## Try it
Leaving out the images, return the data below exactly as it is written.

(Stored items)
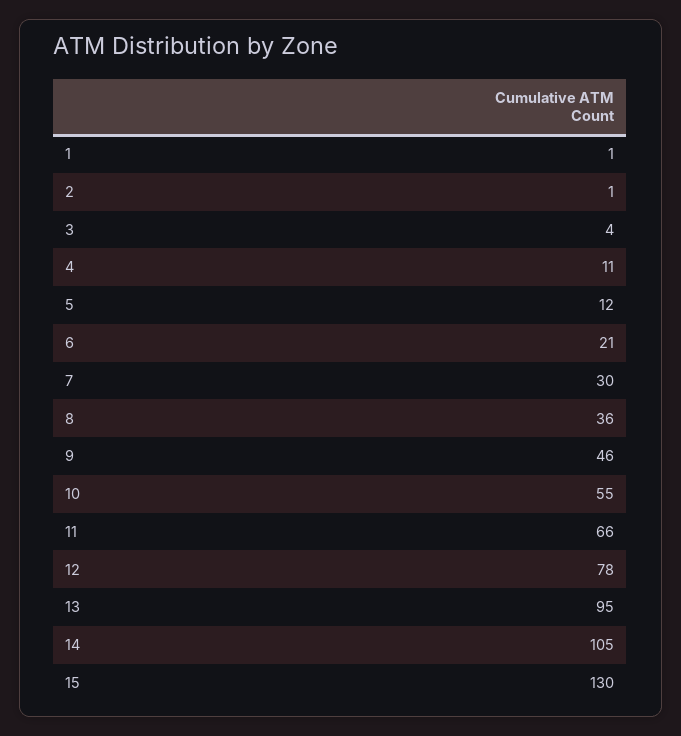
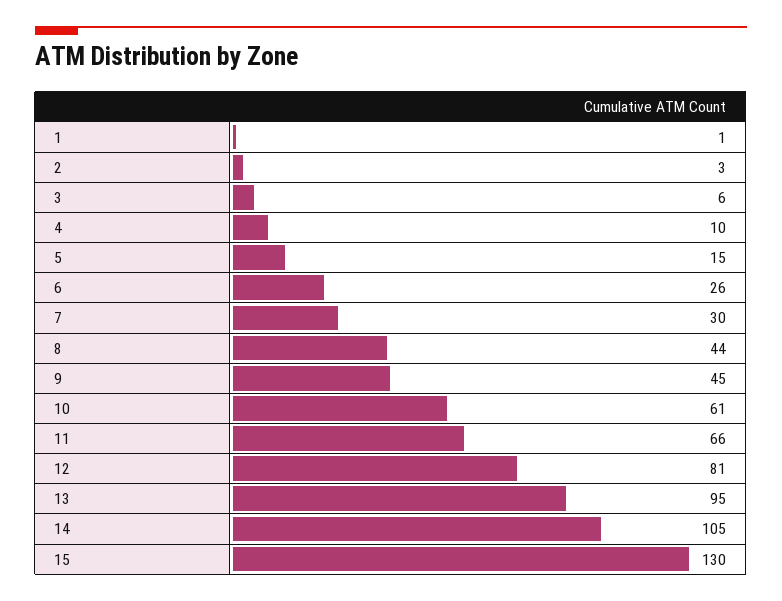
  {
    "1": 1,
-   "2": 1,
+   "2": 3,
-   "3": 4,
+   "3": 6,
-   "4": 11,
+   "4": 10,
-   "5": 12,
+   "5": 15,
-   "6": 21,
+   "6": 26,
    "7": 30,
-   "8": 36,
+   "8": 44,
-   "9": 46,
+   "9": 45,
-   "10": 55,
+   "10": 61,
    "11": 66,
-   "12": 78,
+   "12": 81,
    "13": 95,
    "14": 105,
    "15": 130
  }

## Task result
  {
    "1": 1,
-   "2": 1,
+   "2": 3,
-   "3": 4,
+   "3": 6,
-   "4": 11,
+   "4": 10,
-   "5": 12,
+   "5": 15,
-   "6": 21,
+   "6": 26,
    "7": 30,
-   "8": 36,
+   "8": 44,
-   "9": 46,
+   "9": 45,
-   "10": 55,
+   "10": 61,
    "11": 66,
-   "12": 78,
+   "12": 81,
    "13": 95,
    "14": 105,
    "15": 130
  }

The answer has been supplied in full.